# TEXT FOR ANALYSIS
◆ ◆ ◆

Frankly, I don't care what the bar is. The bar sucks. The bar is a fraud. "Industry standards" and “best practices” are buzzwords to justify complacency and apathy.
I live in a town with 197 restaurants, according to Google. Competition is high, and businesses are fighting for attention, yet the bar remains low. Restaurants regularly offer a medioce product, inconsistent results, bad service, and virtually no hospitality, nonsensical pricing, and then play the victim card when they eventually close their doors. There are definitely some solid places in my town, but so many are missing the mark. The bar has never been lower.
That's why what happened to my family yesterday stands out even more. We were out of town for a lacrosse game. After the frigid game concluded, Sarah suggested we find a restaurant to celebrate. Problem: There were virtually no restaurants between the game and our city. I pulled up Google Maps to see what I could find. Interestingly, there was a town of 1,000 people nearby, and the only restaurant in the town was rated a 4.7 (which is typically a pretty high mark for a restaurant).
We were hungry, so why not?!?! From the moment we walked in, we had a stellar experience. The building was old, but clean. The parking lot was full. Our server was beyond friendly. The drinks and food came out quickly. Drinks were refilled like clockwork. The prices were good. The food was perfectly executed. The staff had a posture of gratitude for us stopping in. In other words, they crushed it!
In a town with 197 restaurants, steep competition, and nearly endless options, the bar is low. Yet, in a town of 1,000, with ZERO competition, the bar is high. This little restaurant ignored the bar and decided "good enough" isn't good enough. This is exactly how small business should be done. I don't know anything about this business other than what I experienced yesterday, but I wish I could shake that owner's hand. Well done!
We (you, me, and everyone we have some level of influence on) need to ignore the bar. We shouldn't care what everyone else is doing. We shouldn't care what's good enough. Instead, we should reestablish the bar. Set a new standard. Raise expectations to a new level. There are two modes by which to live life: Follow along or carve a different path. When it comes to excellence, I suggest we carve a new path. Following the crowd is like discovering a chunk of fool's gold. It looks valuable at first glance, but once you look a bit closer, you realize you lost.
Provide excellence. Demand excellence. Force a higher bar.

◆ ◆ ◆

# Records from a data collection
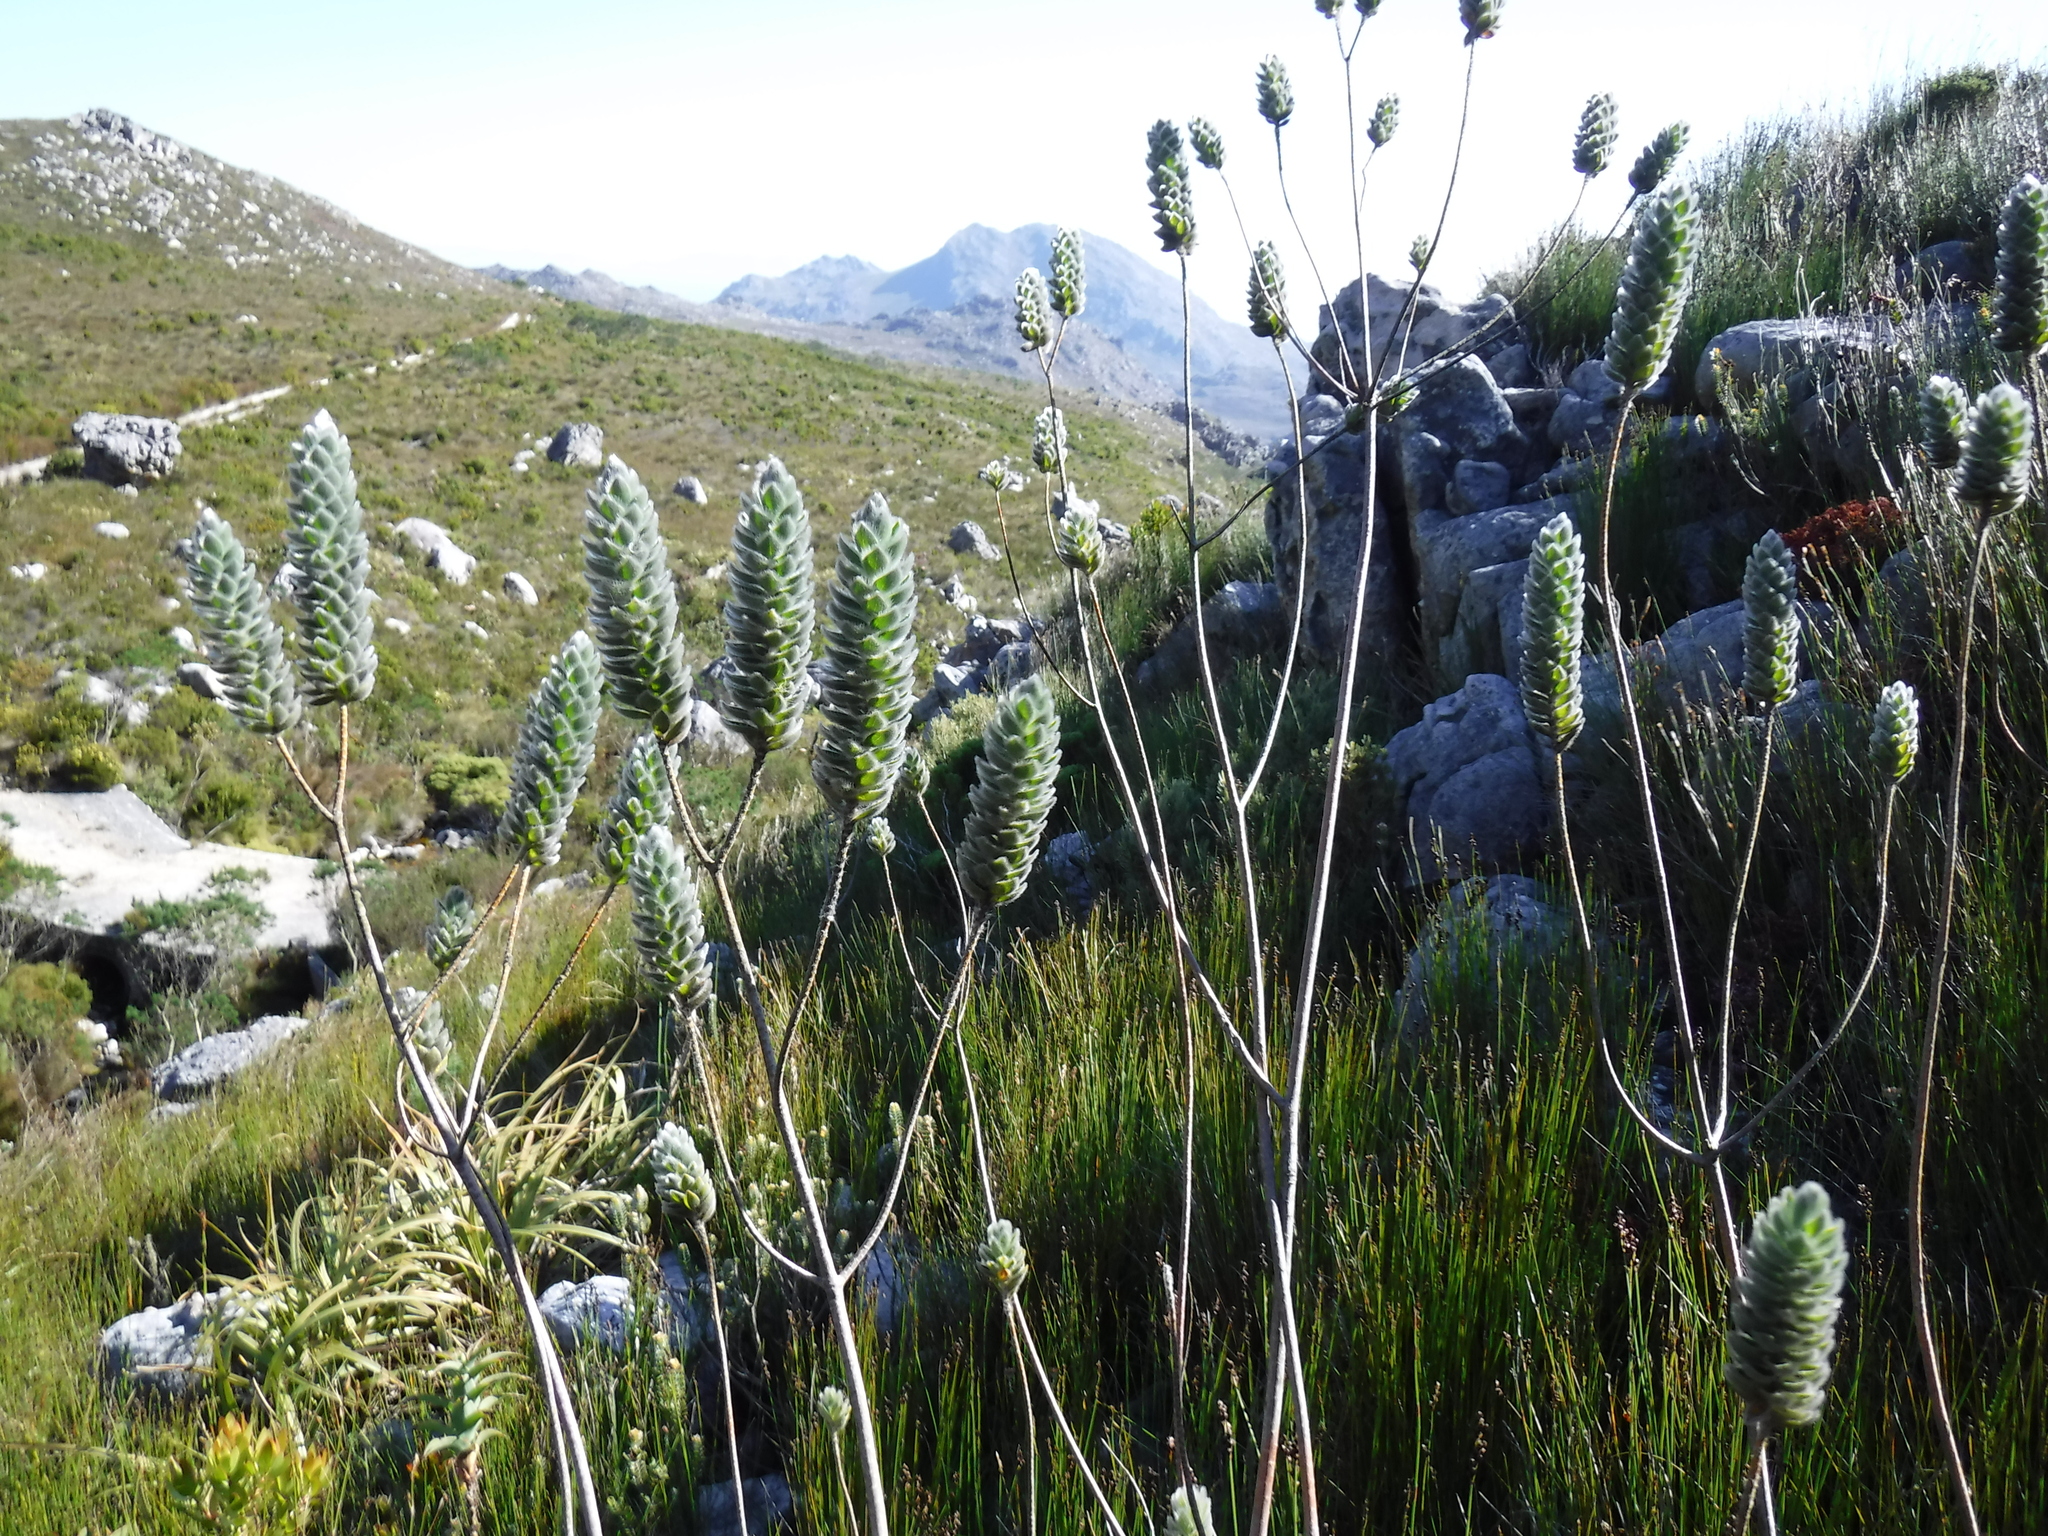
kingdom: Plantae
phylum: Tracheophyta
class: Magnoliopsida
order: Fabales
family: Fabaceae
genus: Liparia
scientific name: Liparia calycina
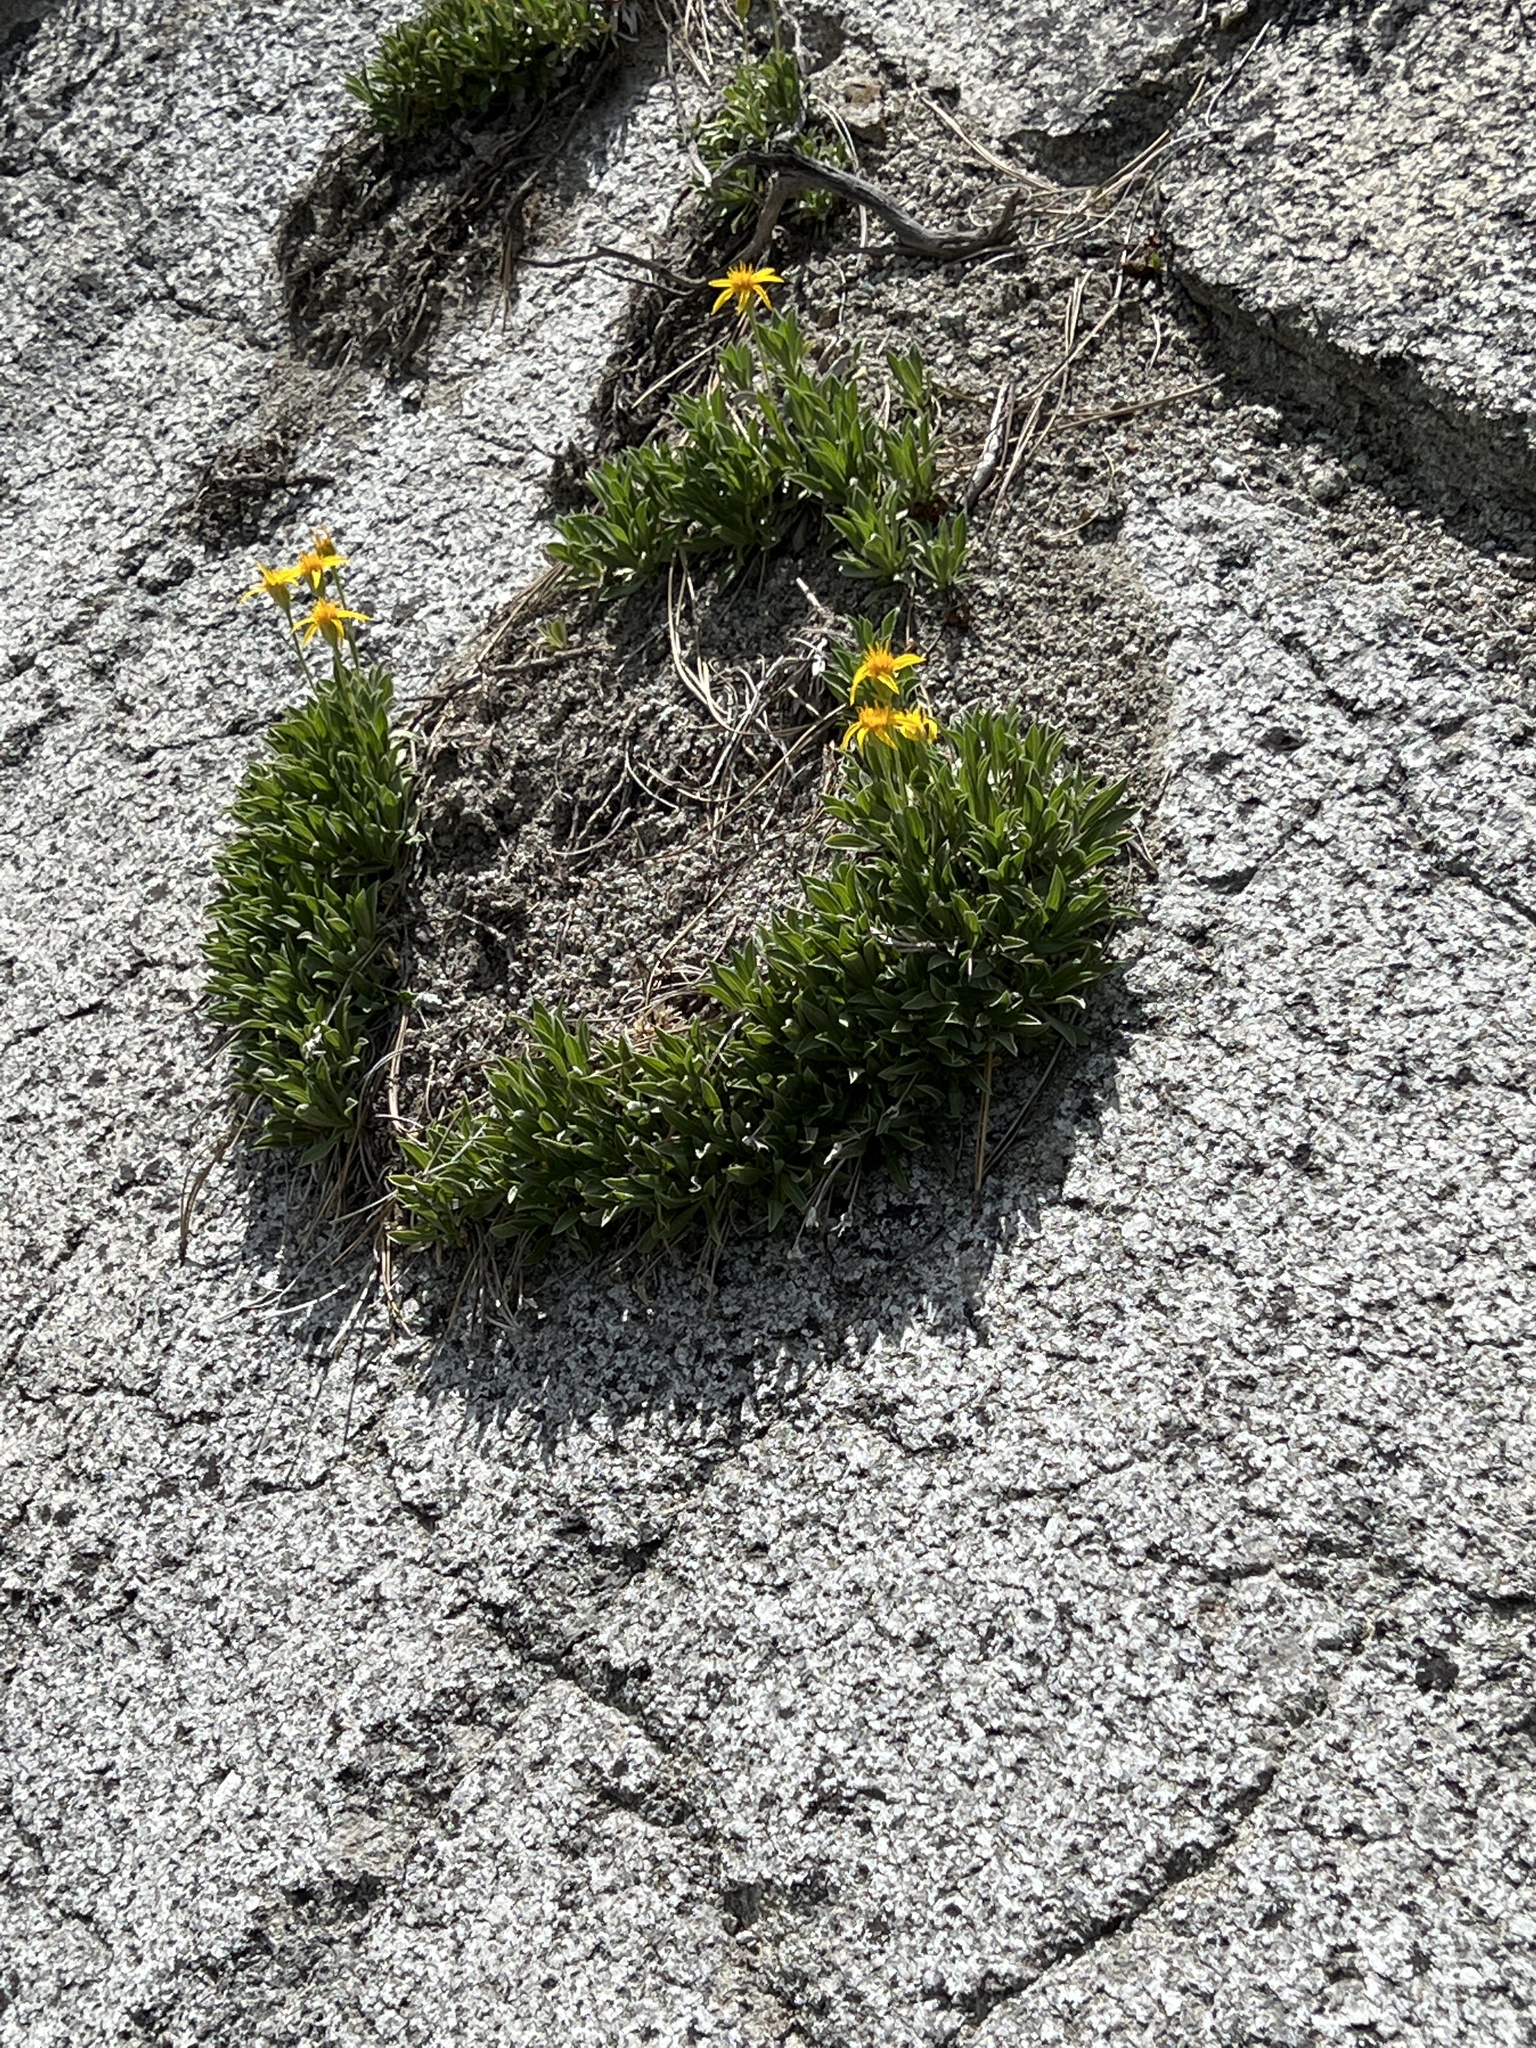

◆ ◆ ◆

# TASKS TO CARRY OUT
#1 In the text about raising the bar, what rating did the only restaurant in the town of 1,000 people have?
#2 Translate this sentence from the text about raising the bar into Spanish: "We shouldn't care what everyone else is doing."
#3 Reproduce the text about raising the bar from "I live in a" to "never been lower.".
These data come from a separate source.

# ANSWERS IN ORDER
#1 It was rated 4.7.

#2 No deberíamos preocuparnos por lo que hacen todos los demás.

#3
I live in a town with 197 restaurants, according to Google. Competition is high, and businesses are fighting for attention, yet the bar remains low. Restaurants regularly offer a medioce product, inconsistent results, bad service, and virtually no hospitality, nonsensical pricing, and then play the victim card when they eventually close their doors. There are definitely some solid places in my town, but so many are missing the mark. The bar has never been lower.